(Stored data entries)
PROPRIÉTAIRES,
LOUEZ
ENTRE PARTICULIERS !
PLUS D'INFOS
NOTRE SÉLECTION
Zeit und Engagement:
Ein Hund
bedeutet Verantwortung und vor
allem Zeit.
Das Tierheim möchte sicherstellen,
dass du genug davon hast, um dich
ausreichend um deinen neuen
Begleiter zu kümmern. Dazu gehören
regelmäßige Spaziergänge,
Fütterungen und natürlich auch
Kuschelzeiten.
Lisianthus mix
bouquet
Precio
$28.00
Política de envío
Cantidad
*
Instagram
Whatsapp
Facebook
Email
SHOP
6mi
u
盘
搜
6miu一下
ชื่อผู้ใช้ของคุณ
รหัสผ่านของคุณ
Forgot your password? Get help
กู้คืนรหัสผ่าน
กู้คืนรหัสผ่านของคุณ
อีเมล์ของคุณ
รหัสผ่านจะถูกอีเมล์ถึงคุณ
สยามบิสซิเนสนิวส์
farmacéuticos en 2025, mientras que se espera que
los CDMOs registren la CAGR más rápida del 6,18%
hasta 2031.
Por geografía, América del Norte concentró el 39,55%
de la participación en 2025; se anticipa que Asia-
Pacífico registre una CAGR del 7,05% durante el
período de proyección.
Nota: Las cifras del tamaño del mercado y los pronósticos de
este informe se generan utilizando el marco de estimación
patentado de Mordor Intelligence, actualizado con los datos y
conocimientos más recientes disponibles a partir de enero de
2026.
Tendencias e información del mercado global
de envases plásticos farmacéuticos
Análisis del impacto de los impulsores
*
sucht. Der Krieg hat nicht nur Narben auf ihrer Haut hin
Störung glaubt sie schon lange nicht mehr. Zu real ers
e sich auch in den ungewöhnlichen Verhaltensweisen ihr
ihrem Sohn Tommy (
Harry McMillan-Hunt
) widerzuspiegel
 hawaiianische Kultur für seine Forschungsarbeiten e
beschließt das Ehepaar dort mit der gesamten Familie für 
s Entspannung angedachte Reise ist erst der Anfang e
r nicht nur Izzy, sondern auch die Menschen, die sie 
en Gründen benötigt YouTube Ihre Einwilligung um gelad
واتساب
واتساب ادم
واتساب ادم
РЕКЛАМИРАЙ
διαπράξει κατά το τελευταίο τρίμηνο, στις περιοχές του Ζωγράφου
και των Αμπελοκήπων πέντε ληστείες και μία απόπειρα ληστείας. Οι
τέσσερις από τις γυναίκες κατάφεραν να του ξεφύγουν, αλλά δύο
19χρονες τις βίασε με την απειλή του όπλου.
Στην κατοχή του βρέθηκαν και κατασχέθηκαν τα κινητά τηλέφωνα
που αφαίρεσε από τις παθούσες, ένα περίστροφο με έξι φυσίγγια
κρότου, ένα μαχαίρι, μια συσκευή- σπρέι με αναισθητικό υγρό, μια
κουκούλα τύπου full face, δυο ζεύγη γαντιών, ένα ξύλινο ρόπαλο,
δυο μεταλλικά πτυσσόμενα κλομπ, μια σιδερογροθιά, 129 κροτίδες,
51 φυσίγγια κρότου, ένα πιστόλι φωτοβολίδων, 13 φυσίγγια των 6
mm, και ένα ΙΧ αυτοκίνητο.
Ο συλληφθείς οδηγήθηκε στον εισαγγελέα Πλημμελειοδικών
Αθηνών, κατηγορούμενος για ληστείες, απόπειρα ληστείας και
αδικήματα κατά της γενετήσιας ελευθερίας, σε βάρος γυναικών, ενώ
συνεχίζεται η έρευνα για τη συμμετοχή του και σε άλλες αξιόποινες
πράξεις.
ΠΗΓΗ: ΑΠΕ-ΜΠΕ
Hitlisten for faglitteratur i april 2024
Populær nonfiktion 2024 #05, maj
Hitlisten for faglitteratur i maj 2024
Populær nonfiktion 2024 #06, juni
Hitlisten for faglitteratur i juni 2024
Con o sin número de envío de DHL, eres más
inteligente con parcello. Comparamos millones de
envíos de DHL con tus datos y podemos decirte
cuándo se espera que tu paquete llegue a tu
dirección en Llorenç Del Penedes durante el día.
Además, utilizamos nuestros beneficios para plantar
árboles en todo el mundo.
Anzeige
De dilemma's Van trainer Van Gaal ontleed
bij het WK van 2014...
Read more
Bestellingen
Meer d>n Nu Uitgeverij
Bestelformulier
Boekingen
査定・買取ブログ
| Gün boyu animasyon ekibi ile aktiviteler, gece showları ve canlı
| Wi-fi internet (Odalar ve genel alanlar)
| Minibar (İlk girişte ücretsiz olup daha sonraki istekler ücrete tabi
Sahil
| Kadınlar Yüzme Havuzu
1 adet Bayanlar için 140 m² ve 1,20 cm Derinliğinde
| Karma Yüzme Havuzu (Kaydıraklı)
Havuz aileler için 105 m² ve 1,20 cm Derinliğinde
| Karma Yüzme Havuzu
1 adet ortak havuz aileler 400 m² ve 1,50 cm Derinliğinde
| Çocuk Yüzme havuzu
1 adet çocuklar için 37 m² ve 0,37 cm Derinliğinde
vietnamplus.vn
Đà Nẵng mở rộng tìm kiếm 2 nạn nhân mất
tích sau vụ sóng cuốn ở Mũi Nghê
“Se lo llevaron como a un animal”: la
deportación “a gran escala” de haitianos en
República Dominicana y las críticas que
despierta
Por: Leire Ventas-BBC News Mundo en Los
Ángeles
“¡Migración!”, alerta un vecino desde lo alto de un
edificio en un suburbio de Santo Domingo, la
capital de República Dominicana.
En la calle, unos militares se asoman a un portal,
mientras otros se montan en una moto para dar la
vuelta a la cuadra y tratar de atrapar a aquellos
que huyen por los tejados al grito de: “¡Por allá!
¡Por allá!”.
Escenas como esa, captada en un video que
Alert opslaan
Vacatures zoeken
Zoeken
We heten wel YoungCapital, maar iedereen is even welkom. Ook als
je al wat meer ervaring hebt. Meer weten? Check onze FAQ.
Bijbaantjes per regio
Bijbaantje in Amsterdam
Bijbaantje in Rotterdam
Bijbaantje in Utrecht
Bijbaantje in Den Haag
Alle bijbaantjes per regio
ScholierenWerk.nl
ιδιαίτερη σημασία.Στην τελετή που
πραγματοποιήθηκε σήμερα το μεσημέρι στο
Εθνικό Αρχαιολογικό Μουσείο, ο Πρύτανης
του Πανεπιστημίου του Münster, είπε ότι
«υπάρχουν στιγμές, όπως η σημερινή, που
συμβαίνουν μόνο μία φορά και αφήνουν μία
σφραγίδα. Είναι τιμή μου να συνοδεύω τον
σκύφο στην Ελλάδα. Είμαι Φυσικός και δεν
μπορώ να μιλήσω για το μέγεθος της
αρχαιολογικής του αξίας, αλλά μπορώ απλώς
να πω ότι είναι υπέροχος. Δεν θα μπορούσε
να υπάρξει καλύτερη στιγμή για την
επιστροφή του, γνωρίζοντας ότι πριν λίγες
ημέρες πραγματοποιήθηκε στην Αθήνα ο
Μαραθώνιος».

**PROBLEM DETAILS:** In the records shown above, how many lines include the word "Derinliğinde"? Answer with the number only.

**YOUR RESPONSE:** 4